MATERIAL TO PROCESS:
--- START ---

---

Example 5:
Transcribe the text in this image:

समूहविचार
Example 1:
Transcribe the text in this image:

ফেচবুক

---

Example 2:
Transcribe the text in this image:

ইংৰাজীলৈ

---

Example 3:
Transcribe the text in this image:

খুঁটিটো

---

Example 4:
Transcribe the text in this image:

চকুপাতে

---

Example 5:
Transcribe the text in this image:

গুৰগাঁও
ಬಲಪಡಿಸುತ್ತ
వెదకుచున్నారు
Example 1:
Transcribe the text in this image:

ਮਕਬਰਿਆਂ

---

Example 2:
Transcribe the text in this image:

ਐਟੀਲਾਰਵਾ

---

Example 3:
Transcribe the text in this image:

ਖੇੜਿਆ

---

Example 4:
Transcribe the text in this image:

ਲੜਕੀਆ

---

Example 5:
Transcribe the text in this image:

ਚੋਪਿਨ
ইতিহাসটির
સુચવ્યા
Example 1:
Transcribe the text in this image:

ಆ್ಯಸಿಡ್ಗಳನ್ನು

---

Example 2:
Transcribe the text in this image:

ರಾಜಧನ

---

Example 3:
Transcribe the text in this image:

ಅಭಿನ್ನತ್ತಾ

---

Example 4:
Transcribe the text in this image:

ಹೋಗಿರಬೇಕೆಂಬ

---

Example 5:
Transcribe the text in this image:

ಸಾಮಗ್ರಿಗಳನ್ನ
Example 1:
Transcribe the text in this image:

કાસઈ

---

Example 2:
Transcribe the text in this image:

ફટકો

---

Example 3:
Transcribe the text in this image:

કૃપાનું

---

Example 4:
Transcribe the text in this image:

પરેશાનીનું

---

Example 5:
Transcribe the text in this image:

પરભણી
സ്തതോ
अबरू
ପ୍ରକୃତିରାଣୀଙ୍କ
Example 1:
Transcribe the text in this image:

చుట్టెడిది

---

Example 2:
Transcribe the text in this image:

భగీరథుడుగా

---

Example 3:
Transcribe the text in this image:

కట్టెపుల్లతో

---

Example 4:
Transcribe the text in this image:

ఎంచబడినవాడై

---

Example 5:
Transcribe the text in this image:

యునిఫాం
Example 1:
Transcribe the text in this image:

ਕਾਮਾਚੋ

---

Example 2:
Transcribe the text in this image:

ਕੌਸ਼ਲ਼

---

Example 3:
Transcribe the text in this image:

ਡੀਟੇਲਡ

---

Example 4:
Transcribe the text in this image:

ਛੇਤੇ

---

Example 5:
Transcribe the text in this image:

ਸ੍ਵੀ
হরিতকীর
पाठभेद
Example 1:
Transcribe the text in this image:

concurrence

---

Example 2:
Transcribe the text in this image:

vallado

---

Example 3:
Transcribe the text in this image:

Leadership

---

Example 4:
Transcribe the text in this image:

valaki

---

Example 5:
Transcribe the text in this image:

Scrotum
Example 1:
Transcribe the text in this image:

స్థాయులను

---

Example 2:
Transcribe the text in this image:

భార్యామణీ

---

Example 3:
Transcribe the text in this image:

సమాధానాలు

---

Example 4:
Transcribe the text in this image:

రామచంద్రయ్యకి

--- END ---

TASK: Line by line, transcribe the material exactly.

OUTPUT:
---

Example 5:
Transcribe the text in this image:

समूहविचार
Example 1:
Transcribe the text in this image:

ফেচবুক

---

Example 2:
Transcribe the text in this image:

ইংৰাজীলৈ

---

Example 3:
Transcribe the text in this image:

খুঁটিটো

---

Example 4:
Transcribe the text in this image:

চকুপাতে

---

Example 5:
Transcribe the text in this image:

গুৰগাঁও
ಬಲಪಡಿಸುತ್ತ
వెదకుచున్నారు
Example 1:
Transcribe the text in this image:

ਮਕਬਰਿਆਂ

---

Example 2:
Transcribe the text in this image:

ਐਟੀਲਾਰਵਾ

---

Example 3:
Transcribe the text in this image:

ਖੇੜਿਆ

---

Example 4:
Transcribe the text in this image:

ਲੜਕੀਆ

---

Example 5:
Transcribe the text in this image:

ਚੋਪਿਨ
ইতিহাসটির
સુચવ્યા
Example 1:
Transcribe the text in this image:

ಆ್ಯಸಿಡ್ಗಳನ್ನು

---

Example 2:
Transcribe the text in this image:

ರಾಜಧನ

---

Example 3:
Transcribe the text in this image:

ಅಭಿನ್ನತ್ತಾ

---

Example 4:
Transcribe the text in this image:

ಹೋಗಿರಬೇಕೆಂಬ

---

Example 5:
Transcribe the text in this image:

ಸಾಮಗ್ರಿಗಳನ್ನ
Example 1:
Transcribe the text in this image:

કાસઈ

---

Example 2:
Transcribe the text in this image:

ફટકો

---

Example 3:
Transcribe the text in this image:

કૃપાનું

---

Example 4:
Transcribe the text in this image:

પરેશાનીનું

---

Example 5:
Transcribe the text in this image:

પરભણી
സ്തതോ
अबरू
ପ୍ରକୃତିରାଣୀଙ୍କ
Example 1:
Transcribe the text in this image:

చుట్టెడిది

---

Example 2:
Transcribe the text in this image:

భగీరథుడుగా

---

Example 3:
Transcribe the text in this image:

కట్టెపుల్లతో

---

Example 4:
Transcribe the text in this image:

ఎంచబడినవాడై

---

Example 5:
Transcribe the text in this image:

యునిఫాం
Example 1:
Transcribe the text in this image:

ਕਾਮਾਚੋ

---

Example 2:
Transcribe the text in this image:

ਕੌਸ਼ਲ਼

---

Example 3:
Transcribe the text in this image:

ਡੀਟੇਲਡ

---

Example 4:
Transcribe the text in this image:

ਛੇਤੇ

---

Example 5:
Transcribe the text in this image:

ਸ੍ਵੀ
হরিতকীর
पाठभेद
Example 1:
Transcribe the text in this image:

concurrence

---

Example 2:
Transcribe the text in this image:

vallado

---

Example 3:
Transcribe the text in this image:

Leadership

---

Example 4:
Transcribe the text in this image:

valaki

---

Example 5:
Transcribe the text in this image:

Scrotum
Example 1:
Transcribe the text in this image:

స్థాయులను

---

Example 2:
Transcribe the text in this image:

భార్యామణీ

---

Example 3:
Transcribe the text in this image:

సమాధానాలు

---

Example 4:
Transcribe the text in this image:

రామచంద్రయ్యకి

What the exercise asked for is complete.